Top Three Ancient Civilizations that mastered the Art of Archery
I think I’ve already stressed enough the pure destructive power of the bow and arrow. Since time immemorial, the bow and arrow have managed to claim more human lives in any battlefield across all four corners of the globe when compared against the chosen weapon of kings, which is the sword. And speaking of battles and kings, ancient tribes and civilizations from long ago have used the bow and arrow too, but there are only a few that really managed to use and develop this deadly projectile weapon to its full capacity.
For today, we are going to talk about the top three ancient civilizations who truly mastered the art of archery in the field of battle. While there were a lot of tribes back then that also contributed to the efficiency of archery in warfare, these three civilizations were notable because history always favors those who won spectacular battles.
The Egyptians – The Egyptians started using the bow and arrow as tools of hunting and for war around 5,000 years ago. Archery was already an established custom among the Pharaohs and there are records of the old kings of Egypt engaging in elaborate hunting parties. The Egyptians were also among the first to start teaching archery to common soldiers. Thus, they were the among the first to wield battalions of efficient archers during every major battle.

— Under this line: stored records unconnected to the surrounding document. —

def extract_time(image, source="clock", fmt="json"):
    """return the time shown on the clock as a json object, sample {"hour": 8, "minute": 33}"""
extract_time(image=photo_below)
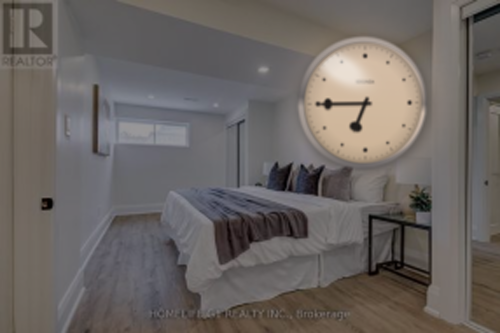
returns {"hour": 6, "minute": 45}
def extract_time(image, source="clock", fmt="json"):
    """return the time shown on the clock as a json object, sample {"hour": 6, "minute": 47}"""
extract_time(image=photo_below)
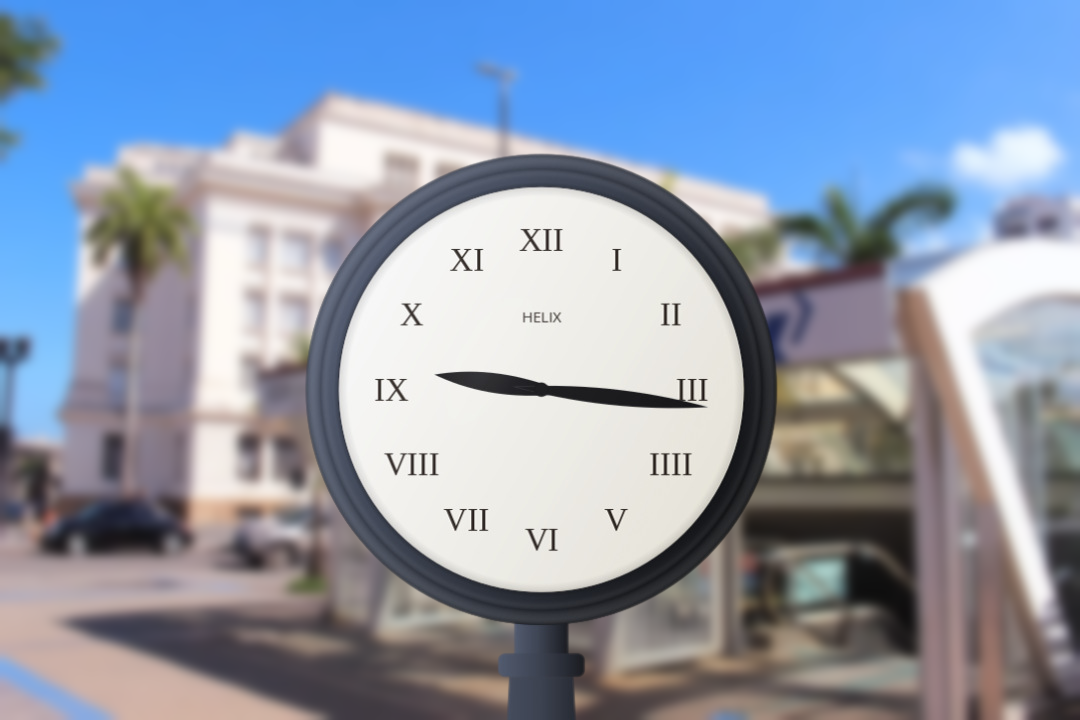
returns {"hour": 9, "minute": 16}
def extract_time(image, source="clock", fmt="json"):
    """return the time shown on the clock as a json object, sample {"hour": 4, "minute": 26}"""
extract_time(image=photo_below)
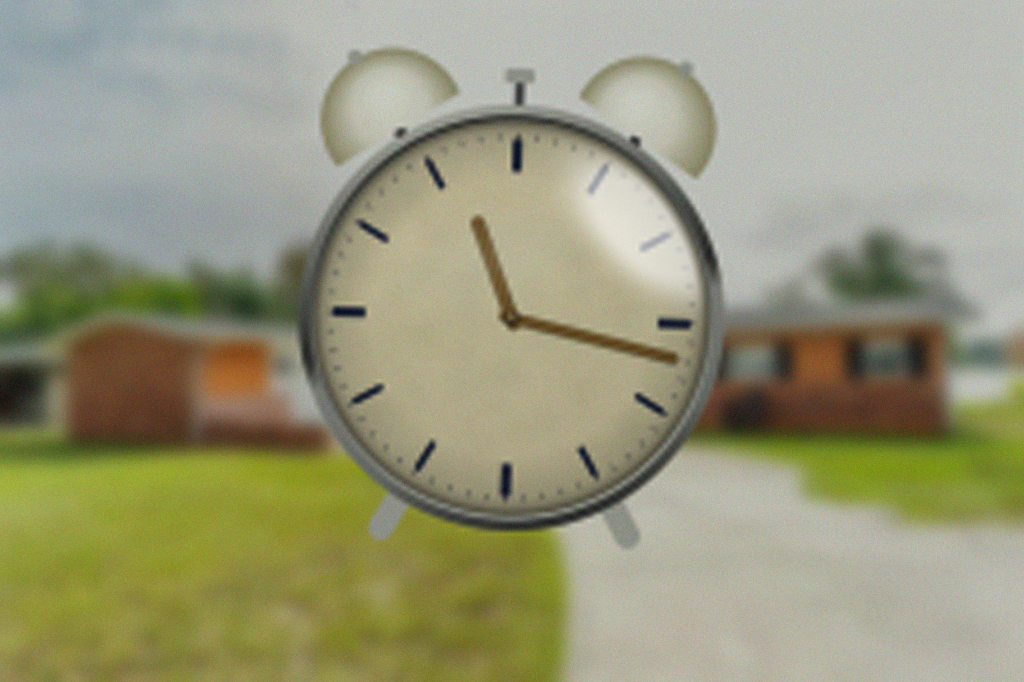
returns {"hour": 11, "minute": 17}
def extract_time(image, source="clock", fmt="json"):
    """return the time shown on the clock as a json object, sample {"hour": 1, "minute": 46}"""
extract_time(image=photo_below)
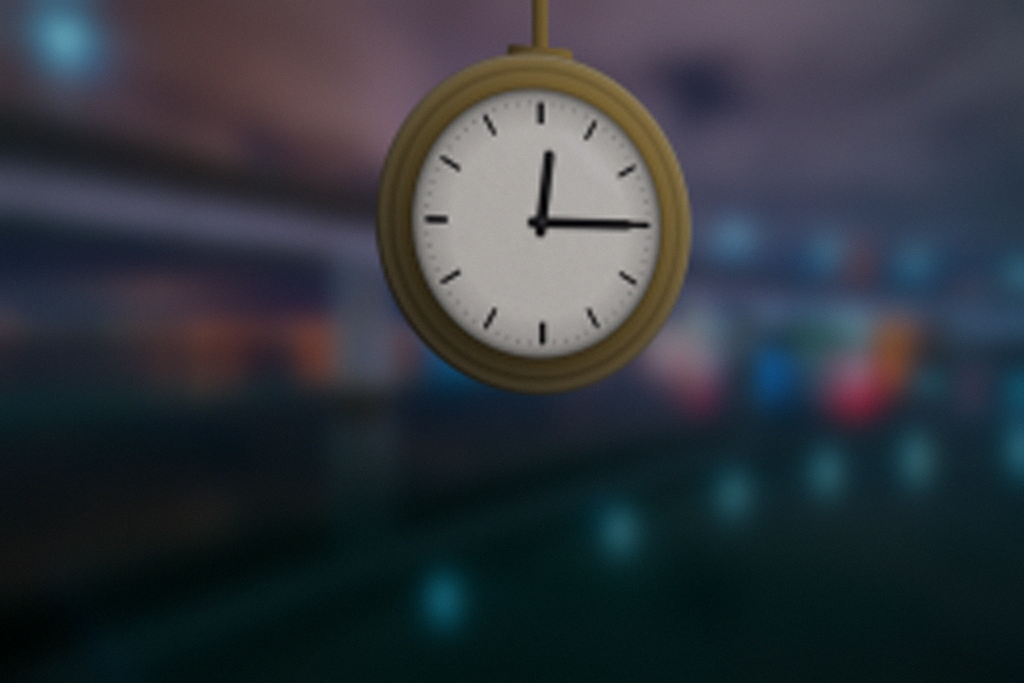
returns {"hour": 12, "minute": 15}
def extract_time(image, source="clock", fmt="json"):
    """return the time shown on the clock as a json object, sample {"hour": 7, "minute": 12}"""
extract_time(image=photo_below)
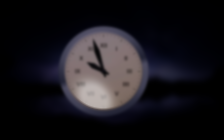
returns {"hour": 9, "minute": 57}
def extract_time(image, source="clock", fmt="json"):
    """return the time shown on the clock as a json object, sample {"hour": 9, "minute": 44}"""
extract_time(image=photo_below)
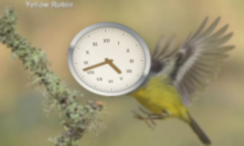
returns {"hour": 4, "minute": 42}
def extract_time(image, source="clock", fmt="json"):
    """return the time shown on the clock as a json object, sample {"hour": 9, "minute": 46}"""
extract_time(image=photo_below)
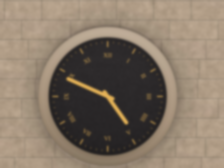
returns {"hour": 4, "minute": 49}
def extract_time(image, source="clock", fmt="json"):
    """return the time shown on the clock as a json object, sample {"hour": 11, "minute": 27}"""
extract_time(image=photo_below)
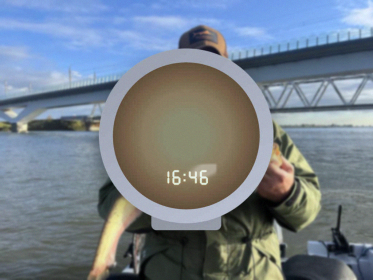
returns {"hour": 16, "minute": 46}
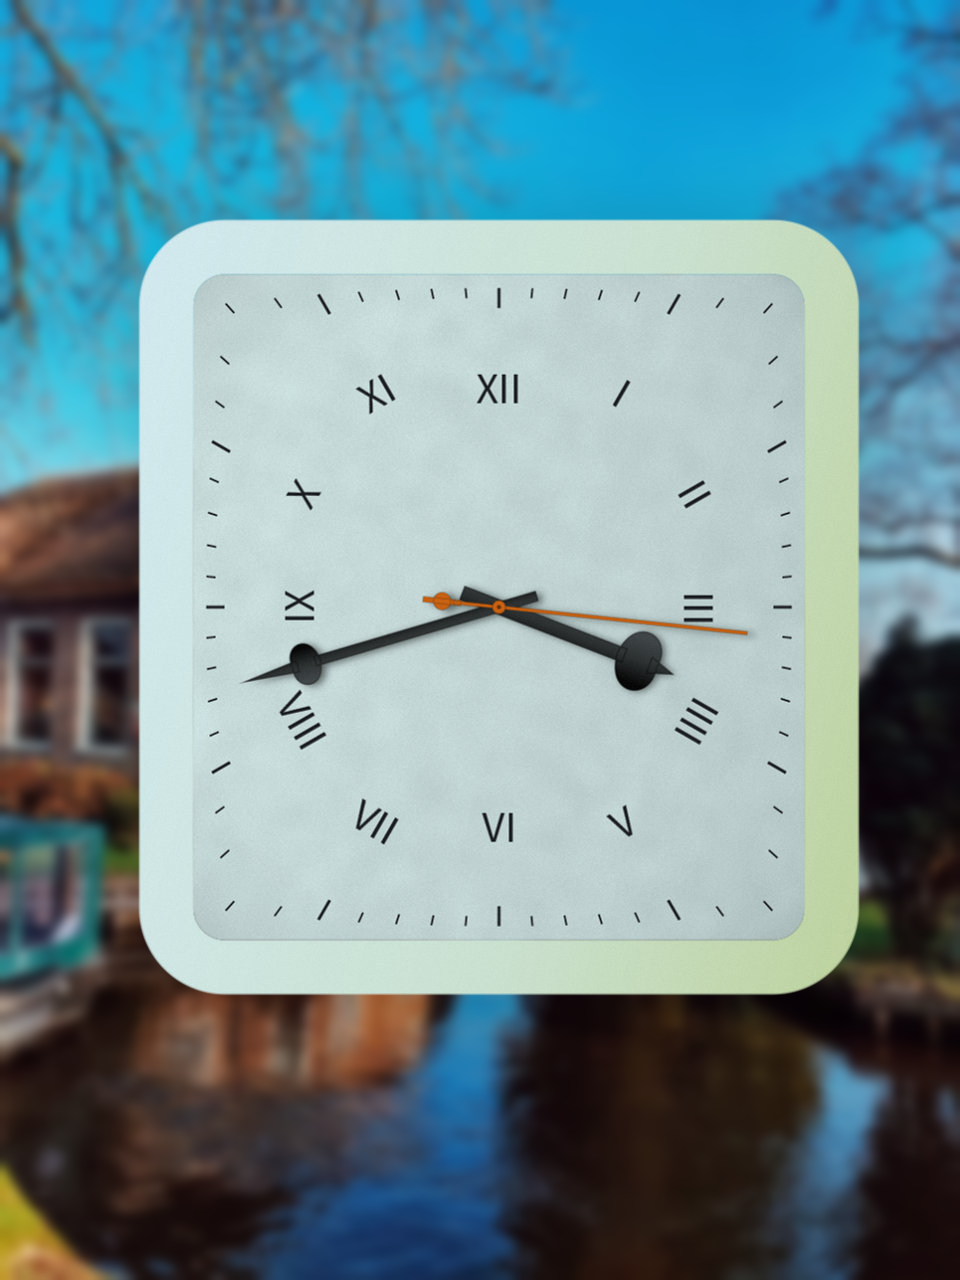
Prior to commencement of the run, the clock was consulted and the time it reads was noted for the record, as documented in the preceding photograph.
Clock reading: 3:42:16
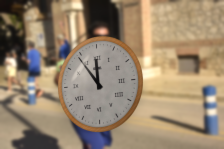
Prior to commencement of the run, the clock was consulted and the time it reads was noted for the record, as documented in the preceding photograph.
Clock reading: 11:54
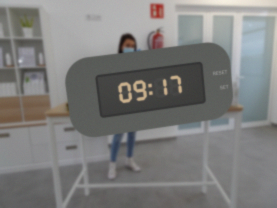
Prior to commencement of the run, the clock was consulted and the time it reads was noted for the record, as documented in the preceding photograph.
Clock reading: 9:17
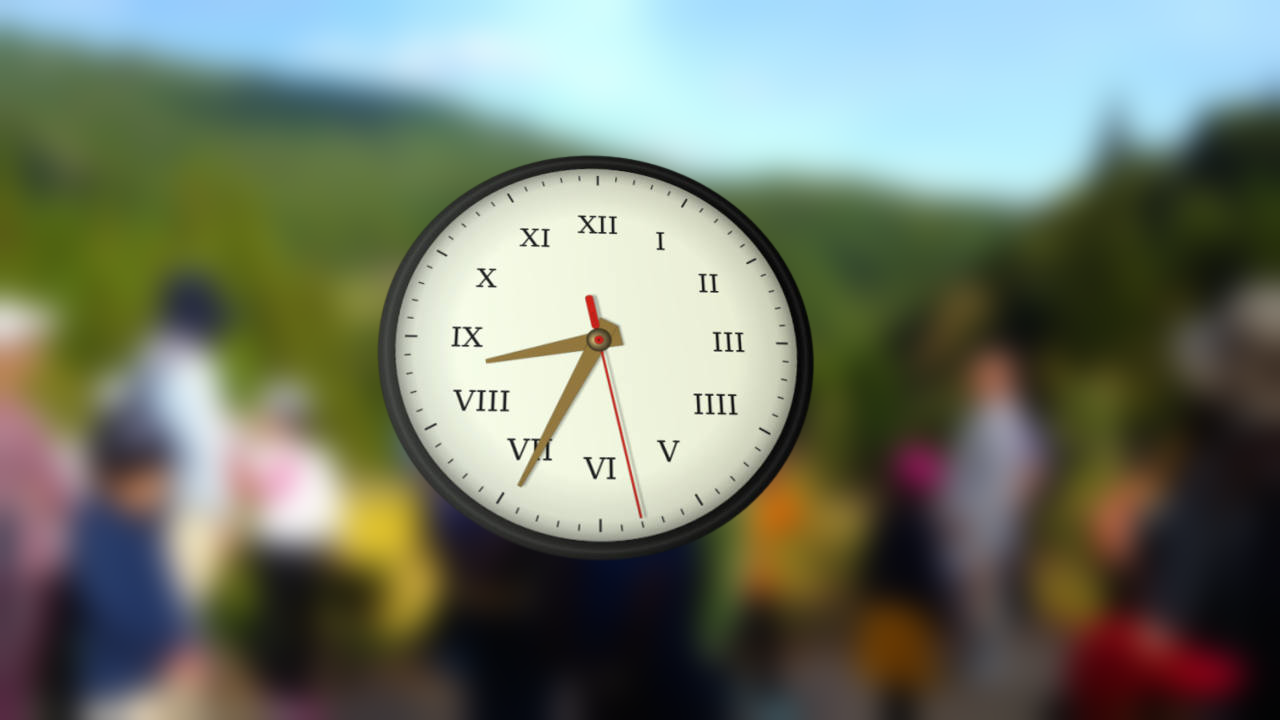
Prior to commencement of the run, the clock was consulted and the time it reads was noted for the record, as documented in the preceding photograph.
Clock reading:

The Chinese – When it comes to archery, the old Chinese emperors were really big fans. In ancient Chinese culture and philosophy, archery became one of the Six Noble Arts of the Zhou Dynasty. Thus, only the Chinese emperors can practice archery and the common folk were forbidden from learning how to use a bow. Anyone with enough skill are either drafted into the army or were executed if they disobeyed! Even the great Confucius was also an excellent archer, along with many other great warriors and scholars.
The Chinese also perfected another form of the bow and arrow, which is the crossbow. The Chu-Ko-Noh became an indispensable weapon for hundreds of years both in the East and the West. Travelers coming from Europe would visit or make contact with prominent Chinese generals and they shared the construction plans for the crossbow. The crossbow would later change Medieval warfare, as European countries during the Dark Ages would use and train crossbow-wielding soldiers to fight for them.
The British – The Battle of Agincourt in 1415 was a clear testament of the raw destructive power of the bow and arrow. The British King, Henry V, would field the English longbow for the first time against thousands of heavy French cavalry in this battle. It was said that the English soldiers were already sick and hungry after marching for days and the only reason why they managed to survive and win against the larger French army is because of the powerful arrows that came from the English longbows.
Even to this day, the principles behind the English longbow are still used by professional archers from all over the world.